Oczywiście nic pewnie nie jest, ale najprawdopodniej sytuacja z ostatniego SmackDown może prowadzić do „Triple Threatu” pomiędzy Asuką, Mandy i Sonyą. Przez ostatnie tygodnie Japonka rywalizuje z obiema paniami, a pomiędzy przyjaciółkami dochodzi do kłótni, które finalnie mogą doprowadzić do rozłamy tej drużyny. Prawdę mówiąc, to już chyba do tego doszło, bo Rose opuściła swoją koleżankę po przegranej walce z Asuką. Jestem zdania, że WWE pójdzie na logikę i da nam „Triple Threat”, bo innego rozwiązania nie widzę.
#5 Najlepsze
Droga Kofiego nadal trwa
SmackDown zakończyło się segmentem Kofiego oraz Mr. McMahona, którzy to rozmawiali o karierze Kingstona i walce, której pragnie były mistrz tag teamowy.
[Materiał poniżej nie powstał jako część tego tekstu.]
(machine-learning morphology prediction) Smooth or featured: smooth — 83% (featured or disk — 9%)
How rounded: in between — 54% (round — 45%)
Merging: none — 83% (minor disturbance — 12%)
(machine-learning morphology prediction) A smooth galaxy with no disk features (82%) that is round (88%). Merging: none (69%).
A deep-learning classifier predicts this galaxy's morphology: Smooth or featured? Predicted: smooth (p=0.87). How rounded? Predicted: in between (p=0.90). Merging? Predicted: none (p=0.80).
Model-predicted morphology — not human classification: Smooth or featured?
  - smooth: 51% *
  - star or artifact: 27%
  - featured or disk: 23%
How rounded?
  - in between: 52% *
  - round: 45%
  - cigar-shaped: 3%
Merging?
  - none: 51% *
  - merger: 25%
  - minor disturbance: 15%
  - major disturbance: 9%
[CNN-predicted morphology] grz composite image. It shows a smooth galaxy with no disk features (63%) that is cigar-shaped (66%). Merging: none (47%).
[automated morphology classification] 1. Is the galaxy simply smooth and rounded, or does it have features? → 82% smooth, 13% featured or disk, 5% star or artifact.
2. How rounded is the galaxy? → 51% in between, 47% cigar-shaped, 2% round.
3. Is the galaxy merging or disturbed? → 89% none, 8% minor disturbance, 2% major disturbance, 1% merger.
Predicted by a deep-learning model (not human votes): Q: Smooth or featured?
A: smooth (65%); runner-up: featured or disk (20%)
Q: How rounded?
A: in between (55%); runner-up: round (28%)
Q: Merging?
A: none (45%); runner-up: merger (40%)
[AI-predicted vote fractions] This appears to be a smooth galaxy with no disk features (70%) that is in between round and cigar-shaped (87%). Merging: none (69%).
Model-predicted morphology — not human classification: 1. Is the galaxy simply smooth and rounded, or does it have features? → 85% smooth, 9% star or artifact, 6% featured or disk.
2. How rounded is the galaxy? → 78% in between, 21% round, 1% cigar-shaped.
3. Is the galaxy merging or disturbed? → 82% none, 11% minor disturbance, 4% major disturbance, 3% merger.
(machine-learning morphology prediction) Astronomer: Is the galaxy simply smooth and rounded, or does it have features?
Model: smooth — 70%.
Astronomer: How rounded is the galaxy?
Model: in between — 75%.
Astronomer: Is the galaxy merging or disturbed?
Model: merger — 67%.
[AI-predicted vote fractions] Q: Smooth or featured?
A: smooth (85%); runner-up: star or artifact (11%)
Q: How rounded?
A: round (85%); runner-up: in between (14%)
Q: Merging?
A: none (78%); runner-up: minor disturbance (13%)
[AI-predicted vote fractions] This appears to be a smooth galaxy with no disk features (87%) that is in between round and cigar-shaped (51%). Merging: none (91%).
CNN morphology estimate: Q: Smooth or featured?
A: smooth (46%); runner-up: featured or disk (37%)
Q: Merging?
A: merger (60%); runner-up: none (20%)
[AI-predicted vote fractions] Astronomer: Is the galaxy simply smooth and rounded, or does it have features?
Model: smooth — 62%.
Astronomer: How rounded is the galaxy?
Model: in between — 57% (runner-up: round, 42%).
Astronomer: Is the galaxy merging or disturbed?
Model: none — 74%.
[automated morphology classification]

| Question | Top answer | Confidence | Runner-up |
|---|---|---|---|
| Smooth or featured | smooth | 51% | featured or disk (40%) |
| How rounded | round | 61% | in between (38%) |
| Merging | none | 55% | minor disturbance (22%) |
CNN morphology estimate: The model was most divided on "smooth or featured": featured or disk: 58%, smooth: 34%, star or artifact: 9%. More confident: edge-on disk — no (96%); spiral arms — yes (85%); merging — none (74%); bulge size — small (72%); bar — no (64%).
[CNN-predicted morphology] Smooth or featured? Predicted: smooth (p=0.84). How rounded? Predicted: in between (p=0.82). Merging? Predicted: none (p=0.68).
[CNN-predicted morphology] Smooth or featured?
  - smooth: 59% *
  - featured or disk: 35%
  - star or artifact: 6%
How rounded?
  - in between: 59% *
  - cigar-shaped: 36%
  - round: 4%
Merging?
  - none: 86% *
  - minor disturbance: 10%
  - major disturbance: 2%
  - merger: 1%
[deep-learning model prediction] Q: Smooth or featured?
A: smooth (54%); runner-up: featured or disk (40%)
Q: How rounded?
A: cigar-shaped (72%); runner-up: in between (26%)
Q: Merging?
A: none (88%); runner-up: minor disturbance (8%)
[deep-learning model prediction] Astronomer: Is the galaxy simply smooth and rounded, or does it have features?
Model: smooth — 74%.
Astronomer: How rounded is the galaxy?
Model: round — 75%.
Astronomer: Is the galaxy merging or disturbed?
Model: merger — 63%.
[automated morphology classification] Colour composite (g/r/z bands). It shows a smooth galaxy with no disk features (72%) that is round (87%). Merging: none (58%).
Vince mówił on o tym, że Kofi jest taki sam jak wszyscy ci ludzie, którzy czegoś chcą, ale tego nie dostają, więc lepiej jak go posłuchają. W pewnym momencie przerwali mu Big E i Xavier, którzy także mieli wiele do przekazania prezesowi WWE. Big E powiedział, że Kofi jest najlepszym przykładem prawdziwego wrestlera oraz kocha to co robi, więc powinien otrzymać szanse. Mikrofon przejął Kingston, który mówił, że na każdym kroku udowadnia, iż zasługuje na pojedynek na WrestleManii, ale nie widzi tego prezes tej federacji, czyli sam Vince.
Naprawdę podoba mi się to story, które prowadzone jest w bardzo dobry sposób ukazując Kofiego, jako typowego underdoga walczącego z przeciwnościami losu, aby osiągać swój cel. Na sam koniec McMahon ogłosił, że za tydzień Kofi zawalczy z Rowanem, Ortonem, Samoa Joe oraz The Bar w „Gauntlet Matchu” i jeśli go wygra, to otrzyma szanse zawalczenie z Bryanem na Manii. Jestem ciekawe, w jaki sposób rozwiążą ten pojedynek, bo wiadome jest, że Kingston to wygra, ale z drugiej strony mało realne wydaje się to, że pokona on ich wszystkich. Być może ktoś mu pomoże i tego chyba najbardziej się spodziewam. Już w najbliższy wtorek Kofi może zapewnić sobie walkę na WrestleManii, która będzie dla niego życiową szansą.